Scientific classification
- Kingdom: Animalia
- Phylum: Mollusca
- Class: Gastropoda
- Subclass: Vetigastropoda
- Order: Trochida
- Family: Margaritidae
- Genus: Margarites
- Species: M. scintillans
- Binomial name: Margarites scintillans (Watson, 1879)
- Synonyms: Margarita scintillans Watson, 1879; Trochus (Margarita?) scintillans Watson, 1879;

= Margarites scintillans =

- Authority: (Watson, 1879)
- Synonyms: Margarita scintillans Watson, 1879, Trochus (Margarita?) scintillans Watson, 1879

Species of gastropod

Margarites scintillans is a species of sea snail, a marine gastropod mollusk in the family Margaritidae.

==Description==
The height of the shell attains 5 mm. The small, thin, white shell has a very depressedly conoidal shape. It is angulated, and tumid on the base. It has a small umbilicus. The aperture is semioval. Its sculpture is perfectly smooth but for some curved puckerings which radiate from the umbilicus, but very soon die out. Above the middle the body whorl is roundly angulated.
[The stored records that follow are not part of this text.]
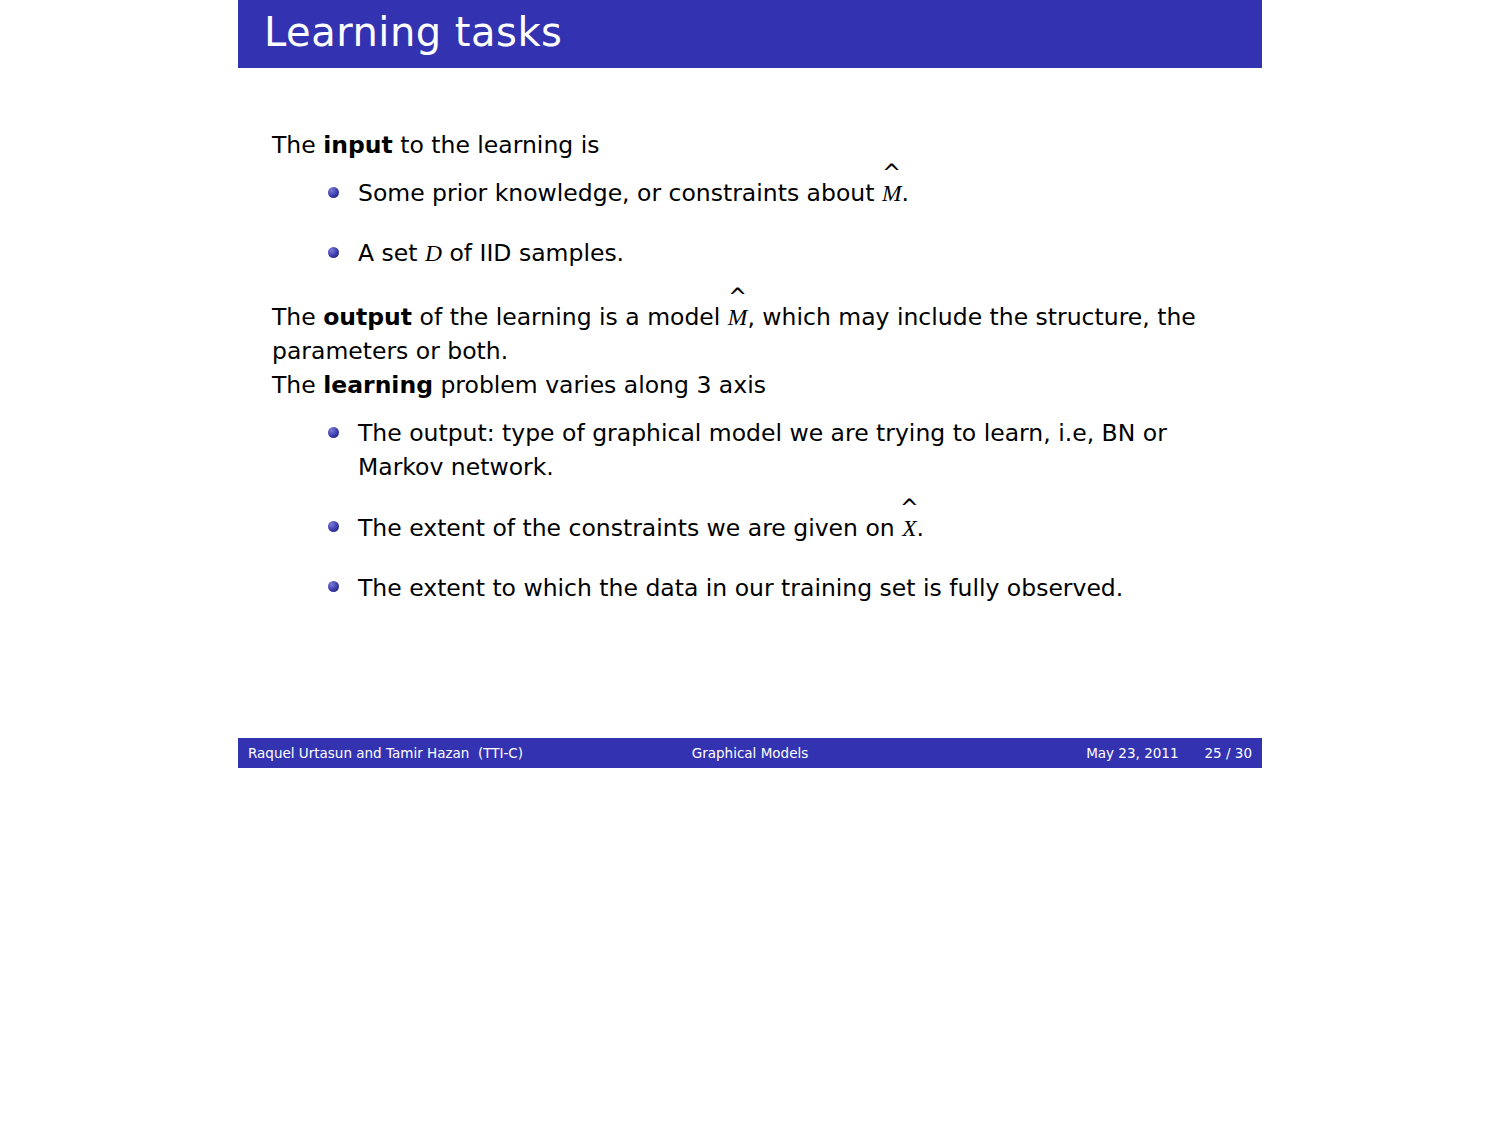Learning tasks
The input to the learning is
Some prior knowledge, or constraints about ^M.
A set D of IID samples.
The output of the learning is a model ^M, which may include the structure, the parameters or both.
The learning problem varies along 3 axis
The output: type of graphical model we are trying to learn, i.e, BN or Markov network.
The extent of the constraints we are given on ^X.
The extent to which the data in our training set is fully observed.
Raquel Urtasun and Tamir Hazan (TTI-C) Graphical Models May 23, 2011 25 / 30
The color of the shell is pure white, with a transparent calcareous layer over brilliant fiery pearly nacre. The spire is very depressedly conical. The apex is bluntly rounded, with a minute hyaline, depressed embryonic tip. The 4 whorls are barely convex. The suture is slightly impressed. The aperture is semi oval. The thin outer lip is barely angulated at the periphery. The inner lip is straight, patulous, and right-angled at its junction with the base.

==Distribution==
This marine species occurs off Bermuda and Puerto Rico at depths between 713 m and 1966 m.